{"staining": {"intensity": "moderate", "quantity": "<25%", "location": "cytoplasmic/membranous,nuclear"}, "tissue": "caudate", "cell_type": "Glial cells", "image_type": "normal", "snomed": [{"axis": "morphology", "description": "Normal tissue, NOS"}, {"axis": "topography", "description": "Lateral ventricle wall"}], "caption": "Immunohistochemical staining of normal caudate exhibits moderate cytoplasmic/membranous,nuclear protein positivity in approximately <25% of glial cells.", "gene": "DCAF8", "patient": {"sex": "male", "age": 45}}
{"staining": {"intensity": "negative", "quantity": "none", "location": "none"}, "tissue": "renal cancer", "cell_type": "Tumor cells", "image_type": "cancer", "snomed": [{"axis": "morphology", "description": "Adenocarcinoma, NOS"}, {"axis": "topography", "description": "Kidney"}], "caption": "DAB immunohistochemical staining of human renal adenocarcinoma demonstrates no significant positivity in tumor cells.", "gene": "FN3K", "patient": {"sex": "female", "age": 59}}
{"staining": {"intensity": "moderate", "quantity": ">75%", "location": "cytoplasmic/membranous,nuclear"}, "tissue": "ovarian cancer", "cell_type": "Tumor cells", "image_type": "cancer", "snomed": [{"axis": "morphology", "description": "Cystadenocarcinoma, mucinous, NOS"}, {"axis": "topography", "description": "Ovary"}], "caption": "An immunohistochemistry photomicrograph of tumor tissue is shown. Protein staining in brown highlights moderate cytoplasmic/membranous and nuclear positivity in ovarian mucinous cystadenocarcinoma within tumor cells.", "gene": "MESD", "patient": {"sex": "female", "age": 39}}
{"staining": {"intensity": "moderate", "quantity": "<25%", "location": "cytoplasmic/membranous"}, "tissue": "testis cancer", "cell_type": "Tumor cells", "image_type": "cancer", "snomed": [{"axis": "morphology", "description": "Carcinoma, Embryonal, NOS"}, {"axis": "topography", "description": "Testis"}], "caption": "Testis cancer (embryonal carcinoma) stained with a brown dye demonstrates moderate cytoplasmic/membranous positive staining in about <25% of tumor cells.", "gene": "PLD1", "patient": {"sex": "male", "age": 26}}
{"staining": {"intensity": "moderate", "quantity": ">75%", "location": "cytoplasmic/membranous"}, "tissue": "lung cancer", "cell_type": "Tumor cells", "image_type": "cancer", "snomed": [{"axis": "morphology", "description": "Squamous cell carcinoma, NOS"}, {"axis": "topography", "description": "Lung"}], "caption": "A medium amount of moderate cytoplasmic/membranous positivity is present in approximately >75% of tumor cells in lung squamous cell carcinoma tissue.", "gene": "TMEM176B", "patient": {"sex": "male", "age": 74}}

> _YOUR ASSIGNMENT_: Give again only the lines starting at the one that contains "cancer (embryonal carcinoma)" and running to the end of the data.

> _FINISHED EXERCISE_:
{"staining": {"intensity": "moderate", "quantity": "<25%", "location": "cytoplasmic/membranous"}, "tissue": "testis cancer", "cell_type": "Tumor cells", "image_type": "cancer", "snomed": [{"axis": "morphology", "description": "Carcinoma, Embryonal, NOS"}, {"axis": "topography", "description": "Testis"}], "caption": "Testis cancer (embryonal carcinoma) stained with a brown dye demonstrates moderate cytoplasmic/membranous positive staining in about <25% of tumor cells.", "gene": "PLD1", "patient": {"sex": "male", "age": 26}}
{"staining": {"intensity": "moderate", "quantity": ">75%", "location": "cytoplasmic/membranous"}, "tissue": "lung cancer", "cell_type": "Tumor cells", "image_type": "cancer", "snomed": [{"axis": "morphology", "description": "Squamous cell carcinoma, NOS"}, {"axis": "topography", "description": "Lung"}], "caption": "A medium amount of moderate cytoplasmic/membranous positivity is present in approximately >75% of tumor cells in lung squamous cell carcinoma tissue.", "gene": "TMEM176B", "patient": {"sex": "male", "age": 74}}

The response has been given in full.